━━ MATERIAL PROVIDED ━━

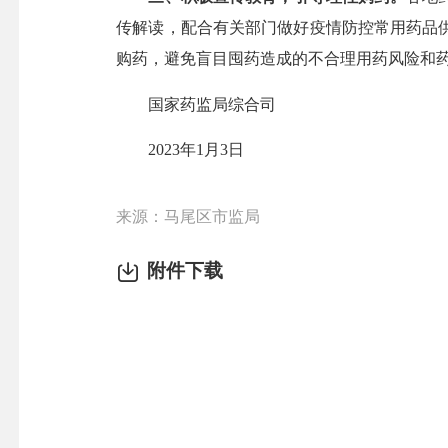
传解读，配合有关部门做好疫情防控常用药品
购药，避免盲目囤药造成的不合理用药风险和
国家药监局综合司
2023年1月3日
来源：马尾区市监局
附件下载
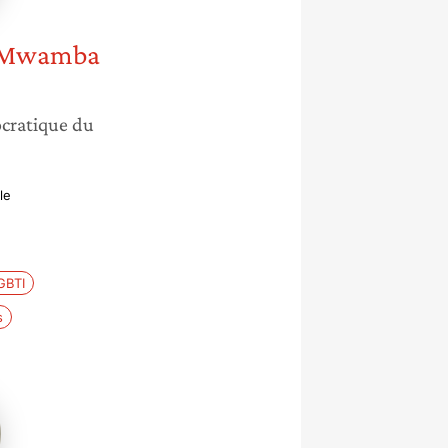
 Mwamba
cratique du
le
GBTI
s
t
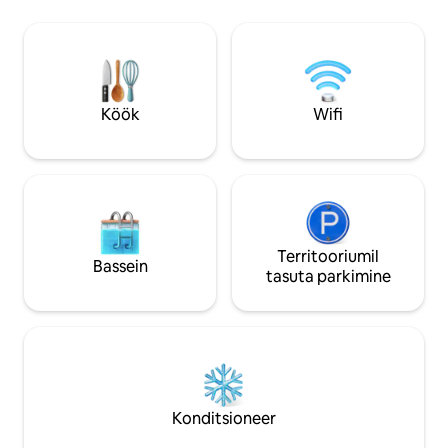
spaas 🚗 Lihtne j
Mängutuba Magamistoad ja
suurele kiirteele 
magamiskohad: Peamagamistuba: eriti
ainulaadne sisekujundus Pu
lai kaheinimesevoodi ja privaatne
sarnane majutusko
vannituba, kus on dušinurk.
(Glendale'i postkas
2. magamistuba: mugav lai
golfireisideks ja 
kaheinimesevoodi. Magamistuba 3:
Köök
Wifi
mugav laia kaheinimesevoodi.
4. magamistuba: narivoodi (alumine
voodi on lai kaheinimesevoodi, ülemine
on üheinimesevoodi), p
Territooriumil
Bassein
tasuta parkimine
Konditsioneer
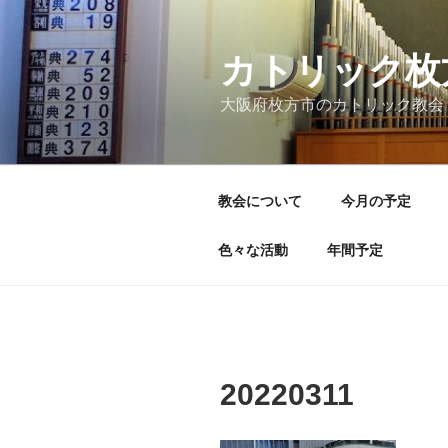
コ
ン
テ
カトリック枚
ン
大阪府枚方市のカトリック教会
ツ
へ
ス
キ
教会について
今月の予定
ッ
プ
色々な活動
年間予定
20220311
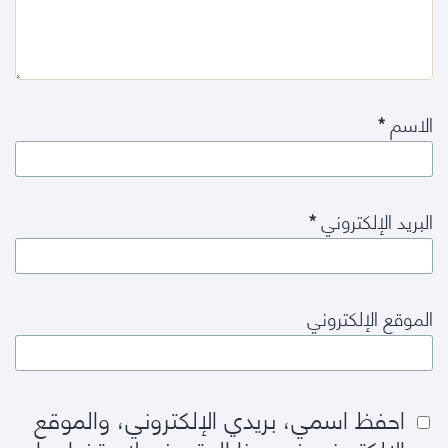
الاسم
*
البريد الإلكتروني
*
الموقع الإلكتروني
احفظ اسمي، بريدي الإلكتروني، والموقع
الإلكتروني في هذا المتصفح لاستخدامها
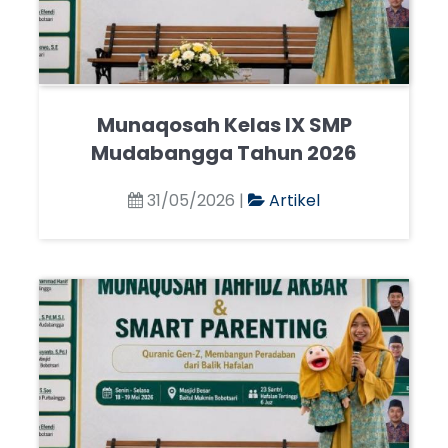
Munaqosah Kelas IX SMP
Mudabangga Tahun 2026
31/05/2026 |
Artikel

━━━

Retype every line of text from all the records above, leaving out the pictures.

传解读，配合有关部门做好疫情防控常用药品
购药，避免盲目囤药造成的不合理用药风险和
国家药监局综合司
2023年1月3日
来源：马尾区市监局
附件下载
 Mwamba
cratique du
le
GBTI
s
t
spaas 🚗 Lihtne j
Mängutuba Magamistoad ja
suurele kiirteele 
magamiskohad: Peamagamistuba: eriti
ainulaadne sisekujundus Pu
lai kaheinimesevoodi ja privaatne
sarnane majutusko
vannituba, kus on dušinurk.
(Glendale'i postkas
2. magamistuba: mugav lai
golfireisideks ja 
kaheinimesevoodi. Magamistuba 3:
Köök
Wifi
mugav laia kaheinimesevoodi.
4. magamistuba: narivoodi (alumine
voodi on lai kaheinimesevoodi, ülemine
on üheinimesevoodi), p
Territooriumil
Bassein
tasuta parkimine
Konditsioneer
コ
ン
テ
カトリック枚
ン
大阪府枚方市のカトリック教会
ツ
へ
ス
キ
教会について
今月の予定
ッ
プ
色々な活動
年間予定
20220311
الاسم
*
البريد الإلكتروني
*
الموقع الإلكتروني
احفظ اسمي، بريدي الإلكتروني، والموقع
الإلكتروني في هذا المتصفح لاستخدامها
Munaqosah Kelas IX SMP
Mudabangga Tahun 2026
31/05/2026 |
Artikel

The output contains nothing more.